È ormai da un po’ che Google suscita timori, per l’enorme mole di dati, anche personali, che gestisce e per la grande diffusione che ha nei PC. Hanno anche scritto libri dalla spiccata vena complottista sulle presunte tecniche di manipolazione dell’opinione pubblica attraverso l’indicizzazione del web.
Nell’attesa che qualcuno fornisca uno straccio di prova su presunti usi illegittimi della sua posizione (aspettiamo anche Ballmer) possiamo soltanto constatare, nonostante la buona volontà dimostrata da Google, che il potere che il motorone di ricerca ha per le mani va gestito con responsabilità, perché è grande, forse troppo.
Il New York Times pensa che ormai Google abbia raggiunto una popolarità tale e una fetta di mercato abbastanza importante da permettere alla compagnia di scambiarsi delle occhiatacce con l’Antitrust statunitense – tra l’altro già ci sono stati i primi scambi di vedute.
Negli ultimi 4 anni Google è cresciuto enormemente nel settore della ricerca: se nel 2005 era primo della classe con il 36% del mercato negli USA, contro un dignitosissimo 30% di Yahoo, oggi Google detiene una quota di mercato che va dal 63% al 70% secondo diversi studi.

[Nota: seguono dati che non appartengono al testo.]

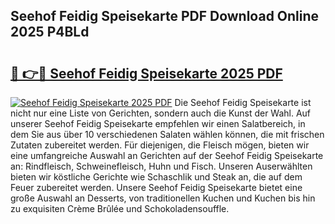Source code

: ## Seehof Feidig Speisekarte PDF Download Online 2025 P4BLd

# <h2><a href="http://gcagkg7.nevu.top/?p=Seehof+Feidig+Speisekarte">🔗 👉🔴 Seehof Feidig Speisekarte 2025 PDF</a></h2>

[![Seehof Feidig Speisekarte 2025 PDF](https://i.imgur.com/dBaPXMq.png)](http://gcagkg7.nevu.top/?p=Seehof+Feidig+Speisekarte)
Die Seehof Feidig Speisekarte ist nicht nur eine Liste von Gerichten, sondern auch die Kunst der Wahl. Auf unserer Seehof Feidig Speisekarte empfehlen wir einen Salatbereich, in dem Sie aus über 10 verschiedenen Salaten wählen können, die mit frischen Zutaten zubereitet werden. Für diejenigen, die Fleisch mögen, bieten wir eine umfangreiche Auswahl an Gerichten auf der Seehof Feidig Speisekarte an: Rindfleisch, Schweinefleisch, Huhn und Fisch. Unseren Auserwählten bieten wir köstliche Gerichte wie Schaschlik und Steak an, die auf dem Feuer zubereitet werden. Unsere Seehof Feidig Speisekarte bietet eine große Auswahl an Desserts, von traditionellen Kuchen und Kuchen bis hin zu exquisiten Crème Brûlée und Schokoladensouffle.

Yahoo è Microsoft sostengono di aver raggiunto la stessa qualità di Google nell’indicizzazione delle ricerche, anche se non spiegando secondo quali criteri e filosofeggiano su nuovi approcci alla ricerca.
Secondo Mr. Raghavan (Yahoo) è un errore pensare che gli utenti ricerchino qualcosa, ma va piuttosto intepretata come una volontà di completare un’attività, come ad esempio comprare qualcosa, ed è seguendo quest’idea che Yahoo sta lavorando.
I risultati non cambiano però, Google domina il mercato, e secondo alcuni i risultati ottenuti dagli studi di mercato sarebbero persino conservativi: molti amministratori di siti web – anche molto popolari – analizzando i log degli accessi, vedono arrivare gli utenti quasi esclusivamente da Google.
Google minimizza, spiegando che le ricerche effettuate sul web hanno la velocità di un click e che con la stessa velocità è possibile perdere quanto faticosamente guadagnato fin’ora.
Di tutt’altra opinione è un analista intervistato dal New York Times, che si occupa di motori di ricerca dal 1995, che dice che Google non è più un servizio, ma è sinonimo stesso della ricerca sul web e che ormai non è più un servizio quanto piuttosto un’abitudine che non può essere cambiata in modo indolore.
Tra tutte le persone citate nell’articolo però, nessuna ha mosso delle critiche sulla qualità del servizio, cosa che rende la posizione in cui si trova Google ora meritata, rendendo sicuramente più complesso comprendere se e in che modo la forza commerciale di Google possa rappresentare un problema.